Blicken wir im Detail auf die jüngsten Zahlen: PVA Tepla steigerte den Umsatz in den ersten neun Monaten dieses Jahres um 46% auf 191,2 Mio. Euro. Das Ergebnis vor Zinsen, Steuern und Abschrei­bungen (EBITDA) stieg um 76% von 16,5 auf 29,1 Mio. Euro. Die EBITDA-Marge stieg deutlich auf 15,2% nach 12,6% im Vorjahreszeitraum.

Unter Berücksichtigung von Abschreibungen verbleibt ein operatives Ergebnis (EBIT) von 23,9 Mio. Euro gegenüber 13,1 Mio. Euro in den ersten neun Monaten 2022 (+82%). Dies entspricht einer operativen Gewinnmarge (EBIT-Marge) von 12,5%. Im Vorjahreszeitraum betrug die Marge noch glatt 10%. Der Nettogewinn stieg von 8 auf 16,7 Mio. Euro und hat sich damit mehr als verdoppelt!
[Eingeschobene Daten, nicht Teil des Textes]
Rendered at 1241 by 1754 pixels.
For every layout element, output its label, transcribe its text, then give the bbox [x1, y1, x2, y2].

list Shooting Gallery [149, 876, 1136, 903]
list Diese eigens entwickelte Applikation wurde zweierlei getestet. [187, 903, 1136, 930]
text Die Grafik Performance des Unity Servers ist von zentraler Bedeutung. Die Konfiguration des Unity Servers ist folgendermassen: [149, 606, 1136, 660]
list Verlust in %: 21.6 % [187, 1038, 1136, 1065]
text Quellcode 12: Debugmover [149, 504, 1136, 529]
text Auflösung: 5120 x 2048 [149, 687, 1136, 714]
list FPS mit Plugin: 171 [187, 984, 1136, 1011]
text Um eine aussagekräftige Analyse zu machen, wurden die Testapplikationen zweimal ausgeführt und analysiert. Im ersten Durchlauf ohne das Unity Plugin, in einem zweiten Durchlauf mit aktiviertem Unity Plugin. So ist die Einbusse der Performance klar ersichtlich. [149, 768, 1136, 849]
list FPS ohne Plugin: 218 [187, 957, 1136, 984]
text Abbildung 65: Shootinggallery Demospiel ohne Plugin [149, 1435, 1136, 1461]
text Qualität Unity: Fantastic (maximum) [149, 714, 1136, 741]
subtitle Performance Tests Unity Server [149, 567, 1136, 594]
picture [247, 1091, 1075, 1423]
Darüber hinaus verfügt PVA Tepla weiterhin über prall gefüllte Auftragsbücher. Der Auftragsbestand lag per Ende Septem­ber dieses Jahres bei knapp 300 Mio. Euro. Der Auftragseingang lag im Berichtszeitraum bei 177,6 Mio. Euro. Auf Basis der starken Neun-Monats-Zahlen rechnet das Management auf Jahres­sicht mit einem Umsatz und Ergebnis am oberen Ende der Prognosespanne.
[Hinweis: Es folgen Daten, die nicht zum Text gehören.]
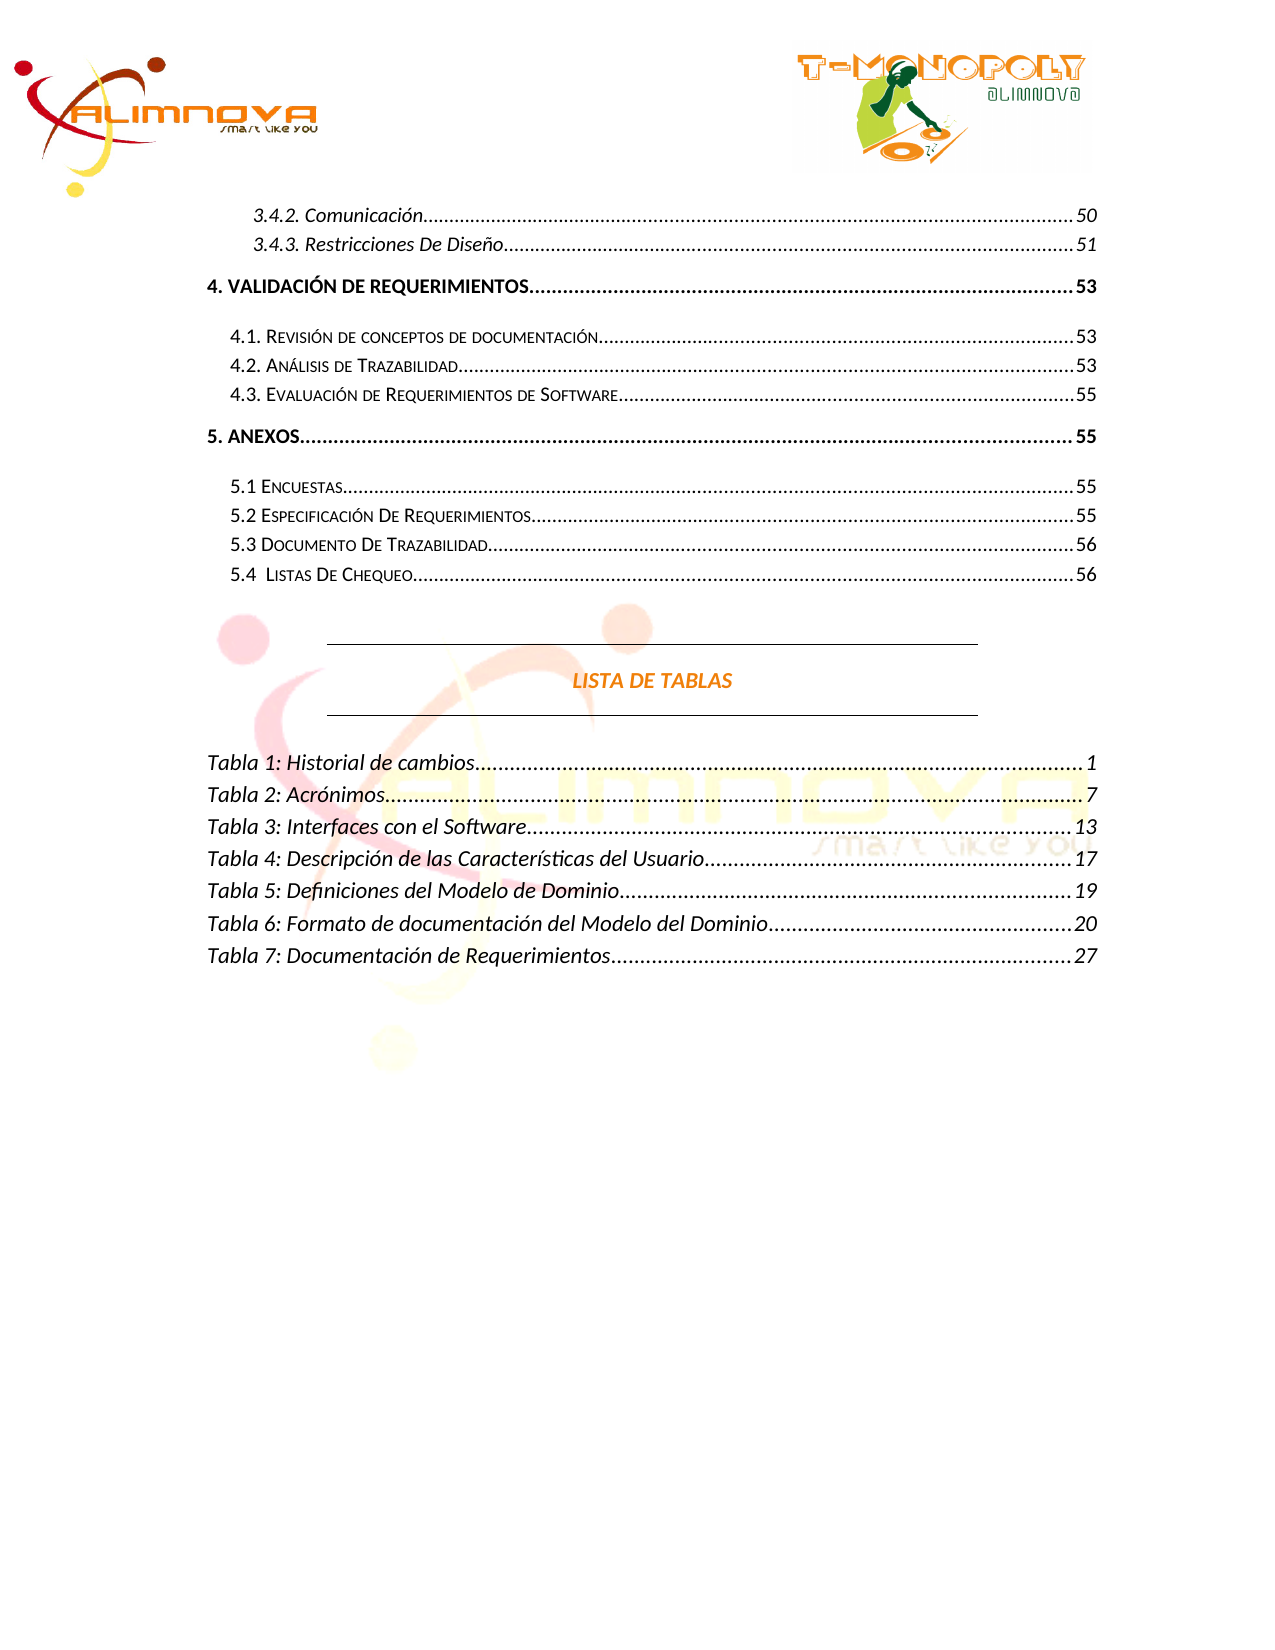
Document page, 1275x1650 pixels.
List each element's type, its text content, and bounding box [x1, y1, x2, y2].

text Tabla 5: Definiciones del Modelo de Dominio 19 [207, 877, 1098, 905]
text Tabla 3: Interfaces con el Software 13 [207, 812, 1098, 840]
text LISTA DE TABLAS [327, 645, 978, 715]
picture [792, 40, 1093, 173]
text Tabla 2: Acrónimos 7 [207, 780, 1098, 808]
text Tabla 7: Documentación de Requerimientos 27 [207, 941, 1098, 969]
text Tabla 1: Historial de cambios 1 [207, 748, 1098, 776]
text Tabla 6: Formato de documentación del Modelo del Dominio 20 [207, 909, 1098, 937]
text Tabla 4: Descripción de las Características del Usuario 17 [207, 844, 1098, 872]
picture [10, 55, 319, 199]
Gemessen an den jüngsten Zahlen und den weiteren Perspektiven ist die PVA-Tepla-Aktie nach meinen Analysen derzeit zu günstig bewertet. Trotz des deutlichen Kursanstiegs nach der jüngsten Zahlenvorlage sollte somit auch im kommenden Jahr weiteres Gewinnpotenzial vorhanden sein.